Work instructions -> Swap "quadrant" for "sector" everywhere it appears in the entries below and reproduce them with nothing else changed, leaving out the pictures.

Input data ->
# # # #

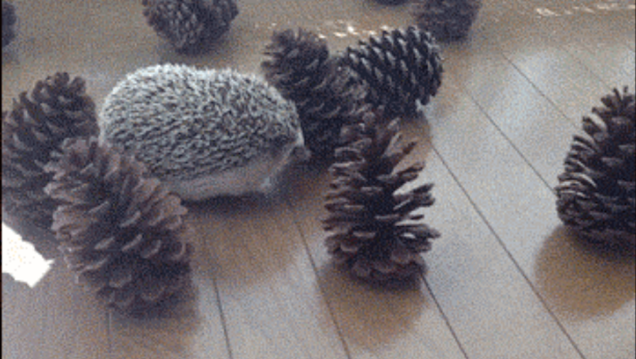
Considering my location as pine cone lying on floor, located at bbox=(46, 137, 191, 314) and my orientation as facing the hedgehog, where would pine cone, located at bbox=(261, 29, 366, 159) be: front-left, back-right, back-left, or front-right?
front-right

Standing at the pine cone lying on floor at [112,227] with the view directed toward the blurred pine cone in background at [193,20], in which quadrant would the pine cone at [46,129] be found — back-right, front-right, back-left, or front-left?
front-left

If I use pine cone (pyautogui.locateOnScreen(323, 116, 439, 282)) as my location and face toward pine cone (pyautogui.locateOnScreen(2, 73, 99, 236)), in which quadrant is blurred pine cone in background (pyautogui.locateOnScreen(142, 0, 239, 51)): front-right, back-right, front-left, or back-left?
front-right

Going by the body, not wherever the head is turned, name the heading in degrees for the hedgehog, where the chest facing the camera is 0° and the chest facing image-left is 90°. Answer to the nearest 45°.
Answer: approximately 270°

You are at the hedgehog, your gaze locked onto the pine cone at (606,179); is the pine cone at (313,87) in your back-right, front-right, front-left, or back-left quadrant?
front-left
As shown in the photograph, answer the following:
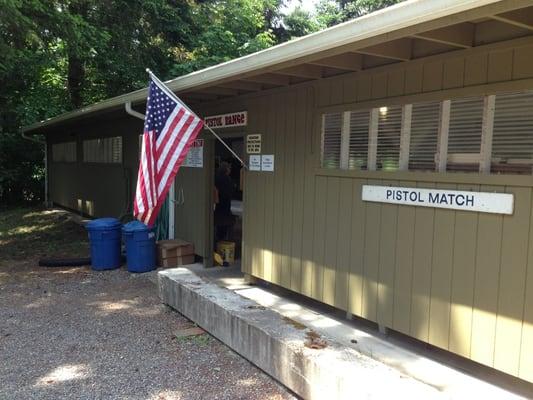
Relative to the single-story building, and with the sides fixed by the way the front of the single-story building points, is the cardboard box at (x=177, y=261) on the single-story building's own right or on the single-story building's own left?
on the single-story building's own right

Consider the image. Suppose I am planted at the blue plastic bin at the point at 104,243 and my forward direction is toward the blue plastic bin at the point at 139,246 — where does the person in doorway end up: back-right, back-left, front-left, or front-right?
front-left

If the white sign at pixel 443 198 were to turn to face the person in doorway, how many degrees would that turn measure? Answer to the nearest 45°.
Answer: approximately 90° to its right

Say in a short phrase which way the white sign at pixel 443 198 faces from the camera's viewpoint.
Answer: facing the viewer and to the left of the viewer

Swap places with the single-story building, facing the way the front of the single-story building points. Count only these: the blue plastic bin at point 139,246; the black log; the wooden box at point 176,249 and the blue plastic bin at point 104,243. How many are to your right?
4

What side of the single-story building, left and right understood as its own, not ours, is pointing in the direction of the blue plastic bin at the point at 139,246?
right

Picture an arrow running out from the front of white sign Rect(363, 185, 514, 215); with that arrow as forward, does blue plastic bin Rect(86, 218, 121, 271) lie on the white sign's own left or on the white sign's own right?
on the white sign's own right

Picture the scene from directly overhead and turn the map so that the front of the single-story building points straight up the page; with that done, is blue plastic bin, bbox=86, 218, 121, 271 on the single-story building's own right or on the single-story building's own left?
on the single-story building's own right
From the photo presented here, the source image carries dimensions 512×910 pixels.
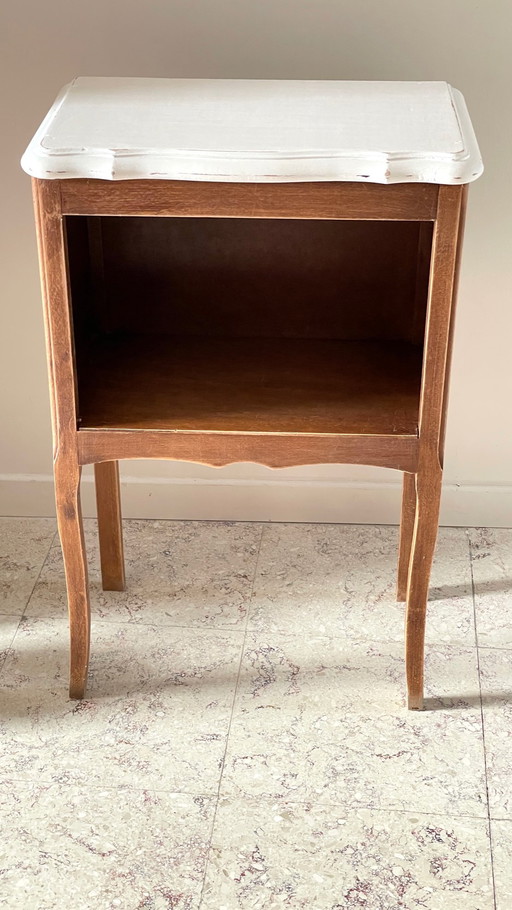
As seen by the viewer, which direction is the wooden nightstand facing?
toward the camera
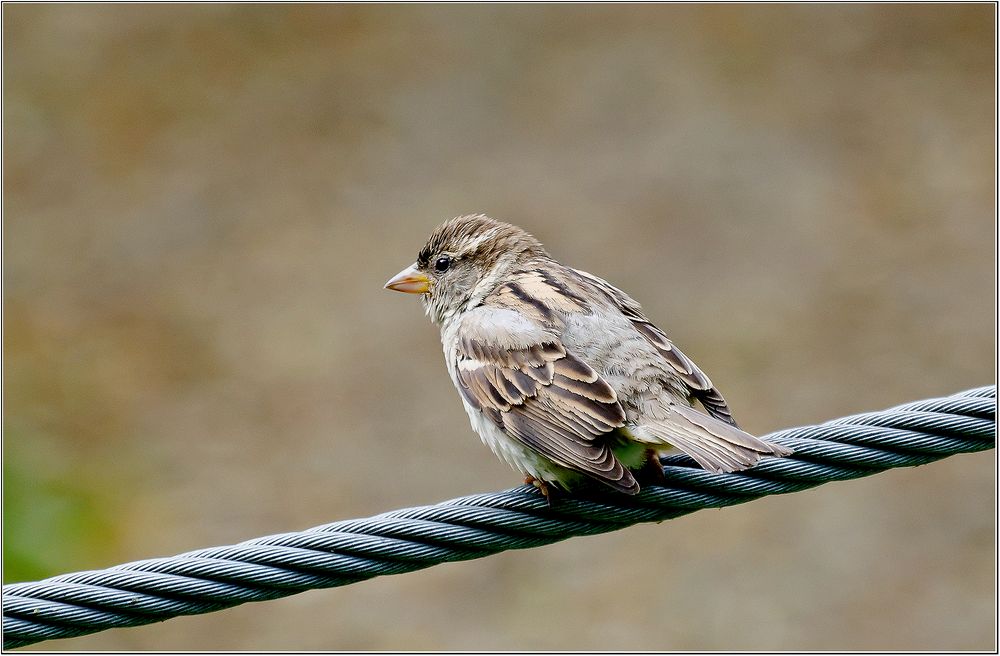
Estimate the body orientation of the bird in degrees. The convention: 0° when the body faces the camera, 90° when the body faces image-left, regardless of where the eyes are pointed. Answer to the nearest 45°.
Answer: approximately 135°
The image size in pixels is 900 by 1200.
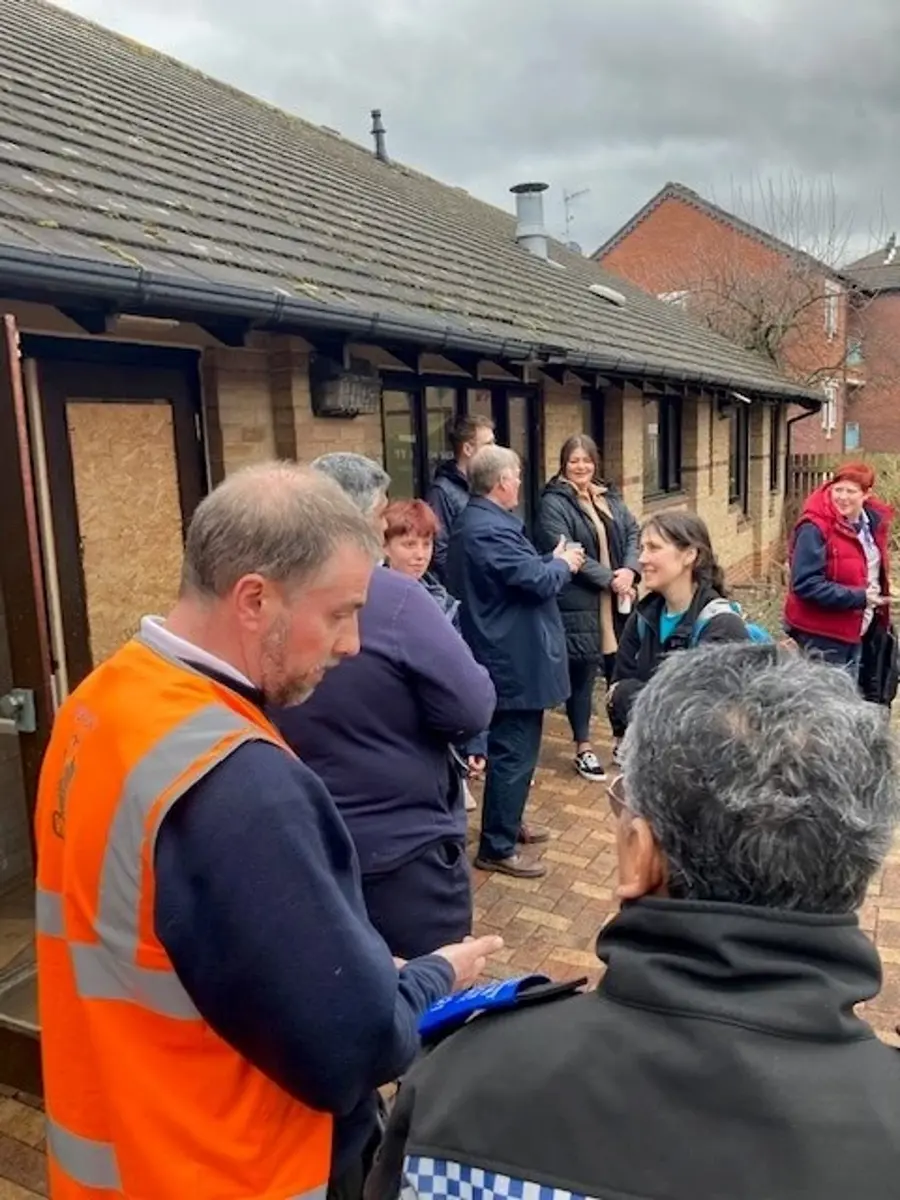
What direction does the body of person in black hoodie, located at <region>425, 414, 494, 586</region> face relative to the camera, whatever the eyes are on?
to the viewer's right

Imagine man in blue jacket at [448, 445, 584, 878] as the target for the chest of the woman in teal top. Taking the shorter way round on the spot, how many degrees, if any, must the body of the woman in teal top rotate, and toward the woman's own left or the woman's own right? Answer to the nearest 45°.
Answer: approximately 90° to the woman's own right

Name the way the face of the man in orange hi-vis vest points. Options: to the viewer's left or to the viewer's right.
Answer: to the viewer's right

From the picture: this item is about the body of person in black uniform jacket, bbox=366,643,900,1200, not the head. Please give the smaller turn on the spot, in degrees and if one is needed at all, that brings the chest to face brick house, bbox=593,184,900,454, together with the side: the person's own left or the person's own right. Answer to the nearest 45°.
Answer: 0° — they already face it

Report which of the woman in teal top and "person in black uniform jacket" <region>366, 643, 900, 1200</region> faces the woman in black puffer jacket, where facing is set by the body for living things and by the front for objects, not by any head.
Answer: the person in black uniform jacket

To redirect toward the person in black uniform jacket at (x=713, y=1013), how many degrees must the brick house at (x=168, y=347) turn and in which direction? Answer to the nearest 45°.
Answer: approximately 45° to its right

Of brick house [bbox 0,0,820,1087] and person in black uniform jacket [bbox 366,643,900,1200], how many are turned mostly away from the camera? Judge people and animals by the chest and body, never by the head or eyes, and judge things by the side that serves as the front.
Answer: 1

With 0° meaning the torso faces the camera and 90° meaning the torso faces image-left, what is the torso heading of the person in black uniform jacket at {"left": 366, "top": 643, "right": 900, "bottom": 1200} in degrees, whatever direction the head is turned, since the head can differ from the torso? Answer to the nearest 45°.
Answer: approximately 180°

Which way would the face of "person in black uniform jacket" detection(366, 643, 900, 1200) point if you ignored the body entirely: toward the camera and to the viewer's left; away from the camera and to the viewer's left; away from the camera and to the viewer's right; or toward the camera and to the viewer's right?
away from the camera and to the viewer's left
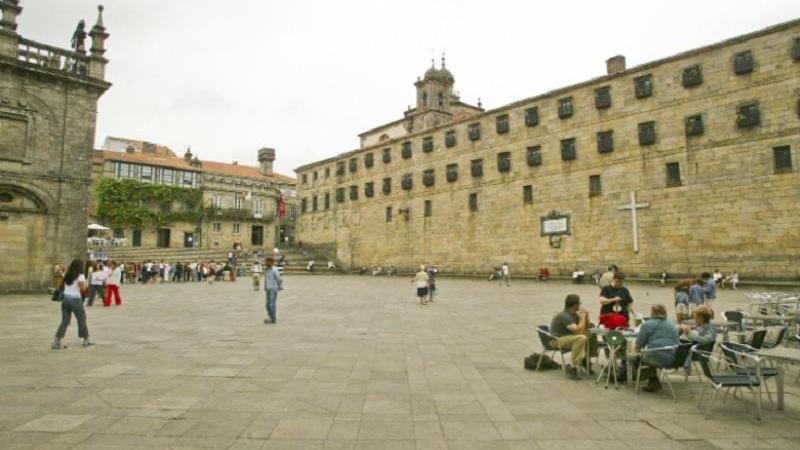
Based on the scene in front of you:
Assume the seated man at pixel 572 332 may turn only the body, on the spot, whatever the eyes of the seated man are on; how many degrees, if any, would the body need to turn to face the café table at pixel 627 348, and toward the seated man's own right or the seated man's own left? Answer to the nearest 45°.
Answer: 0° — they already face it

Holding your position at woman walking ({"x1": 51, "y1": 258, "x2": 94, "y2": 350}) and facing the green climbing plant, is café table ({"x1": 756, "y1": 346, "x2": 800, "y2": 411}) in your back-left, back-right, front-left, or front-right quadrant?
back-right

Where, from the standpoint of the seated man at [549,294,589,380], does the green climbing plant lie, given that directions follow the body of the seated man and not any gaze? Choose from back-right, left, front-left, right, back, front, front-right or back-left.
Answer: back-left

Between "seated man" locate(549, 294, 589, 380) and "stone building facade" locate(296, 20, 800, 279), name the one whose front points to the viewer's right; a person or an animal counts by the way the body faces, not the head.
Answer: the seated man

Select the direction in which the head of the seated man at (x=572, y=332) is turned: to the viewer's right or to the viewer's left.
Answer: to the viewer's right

# # # #

Response to this task ->
Considering my location as pine cone lying on floor, located at bbox=(46, 137, 191, 314) and my orientation as facing the hedgehog, where would pine cone, located at bbox=(261, 29, 366, 159) be: front-left, back-right, back-left, or front-right?
front-right

Standing at the pine cone lying on floor at [112,227] with the view directed toward the blurred pine cone in background at [193,20], in which sector would the pine cone at [46,129] be found — back-right, front-right, back-left, or front-left?
front-left

If I use pine cone (pyautogui.locateOnScreen(323, 116, 439, 282)) as my location and face toward pine cone (pyautogui.locateOnScreen(2, 73, 99, 236)), in which sector is blurred pine cone in background (pyautogui.locateOnScreen(142, 0, 239, 51)): front-right, back-right, front-left, or back-left?
front-right

Going by the body, not wherever the head is turned, name the heading in degrees for the hedgehog, where the chest facing the camera is 0° and the chest facing image-left is 90°. Answer to the nearest 45°.
Answer: approximately 270°

You are at the hedgehog, your gaze locked onto the pine cone at (606,179); is the pine cone at (313,87) in your back-right, front-right, front-left, or back-left sector?
front-left
As shown in the photograph, answer the following:
Relative to the single-story building, and with the sides fixed by the way the front of the single-story building points, is the cardboard box at (x=177, y=261) on the single-story building's own right or on the single-story building's own left?
on the single-story building's own right

Consider the image. Suppose I am planted at the blue plastic bin at the point at 104,243 and my forward direction is toward the blue plastic bin at the point at 139,246 — where does the person in doorway end up: back-right, back-left, front-left, or front-right?
front-left

If the white sign at pixel 443 198 were to turn to face the person in doorway, how many degrees would that turn measure? Answer to the nearest 45°.
Answer: approximately 90° to its right

Say in a short phrase which way the white sign at pixel 443 198 faces from the camera's viewpoint.
Answer: facing the viewer and to the left of the viewer

Swap places with the single-story building, facing the way the front of the single-story building points. Count only these: the blue plastic bin at point 139,246; the black log; the wooden box at point 176,249 and the blue plastic bin at point 104,243. How many are to your right?
4

What side of the single-story building, left and right understood as its own, not ours, is pointing in the direction of the blue plastic bin at the point at 139,246?
right

Picture an arrow running out from the front of white sign Rect(363, 185, 514, 215); with that arrow as forward, does blue plastic bin Rect(86, 218, 121, 271) lie on the white sign's own left or on the white sign's own right?
on the white sign's own right

Picture the scene from directly overhead and turn the map so that the front of the single-story building points straight up the page; with that done, is blue plastic bin, bbox=86, 218, 121, 271 on the single-story building's own right or on the single-story building's own left?
on the single-story building's own right
From the photo presented here, the source image carries dimensions 512×910 pixels.
As seen by the viewer, which direction is the wooden nightstand facing?
toward the camera
Estimate the body orientation of the bird in degrees. The convention: 0° when the body faces the camera, 90° when the body faces image-left, regardless of where the eyes are pointed. Answer to the nearest 45°.
Answer: approximately 135°
The image size in pixels is 900 by 1200.
What direction does the body of person in black hoodie, located at <region>425, 414, 494, 586</region> face relative to the camera, whatever the eyes are on?
to the viewer's right

Imagine man in blue jacket at [448, 445, 584, 878] as the target for the chest of the woman in teal top. Taking the shorter way round on the spot, how many degrees, if any, must the body of the woman in teal top rotate, and toward the woman's own left or the woman's own right? Answer to the nearest 45°.
Answer: approximately 90° to the woman's own right

Name the way the face of the man in orange hi-vis vest points. Options: to the viewer's left or to the viewer's right.
Answer: to the viewer's right

From the picture: this item is about the body of person in black uniform jacket, bbox=366,643,900,1200, not the head. Please give the smaller turn on the spot, in degrees and if one is needed at all, that brings the chest to face brick house, bbox=593,184,900,454, together with the side: the person's own left or the person's own right. Answer to the nearest 45°.
Answer: 0° — they already face it

Report which of the woman in teal top and "person in black uniform jacket" <region>366, 643, 900, 1200</region> faces the woman in black puffer jacket, where facing is set by the body for living things and by the front for objects, not by any head.
Answer: the person in black uniform jacket

To redirect toward the person in black uniform jacket at (x=713, y=1013), how many degrees must the brick house at (x=168, y=347) turn and in which direction? Answer to the nearest 45°.
Answer: approximately 45° to its right

Of brick house [bbox 0,0,820,1087] and person in black uniform jacket [bbox 366,643,900,1200], how many are turned mostly away from the camera? Judge people and animals by the chest and body, never by the head or eyes, and judge things by the side that serves as the front.
Answer: 1

With 0° meaning the torso faces the camera and 90° meaning the torso faces image-left, what is the torso heading of the person in black uniform jacket at {"left": 366, "top": 643, "right": 900, "bottom": 1200} in degrees, whatever direction the head is turned, since the head can differ from the torso? Answer to the nearest 45°.
Answer: approximately 180°

Which way would the face of "person in black uniform jacket" detection(366, 643, 900, 1200) point if you ignored the body entirely: toward the camera and to the viewer's left; away from the camera and to the viewer's left; away from the camera and to the viewer's right; or toward the camera and to the viewer's right?
away from the camera and to the viewer's left
Based on the scene in front of you:
Assume the seated man at pixel 572 332 may turn only the body, on the spot, whatever the eyes of the seated man are on; how many degrees, if any, would the body need to turn to face the café table at pixel 627 348, and toward the seated man's own right or the seated man's own left? Answer to the nearest 45°.
Answer: 0° — they already face it

Holding your position at woman walking ({"x1": 51, "y1": 258, "x2": 94, "y2": 350}) and facing the green climbing plant, is café table ({"x1": 756, "y1": 346, "x2": 800, "y2": 411}) in your back-left, back-right, front-left, or front-right sector?
back-right

Where, from the standpoint of the seated man at [549,294,589,380], does the green climbing plant lie, given that directions follow the body of the seated man and not any gaze? Choose from back-right, left, front-left, right, back, front, front-right or back-left.
Answer: back-left

Between "seated man" locate(549, 294, 589, 380) and "stone building facade" locate(296, 20, 800, 279), name the one whose front points to the viewer's right; a person or an animal counts by the way the body faces, not the head.
Answer: the seated man

Select the direction in which the head of the seated man at (x=572, y=332) is turned: to the viewer's right or to the viewer's left.
Answer: to the viewer's right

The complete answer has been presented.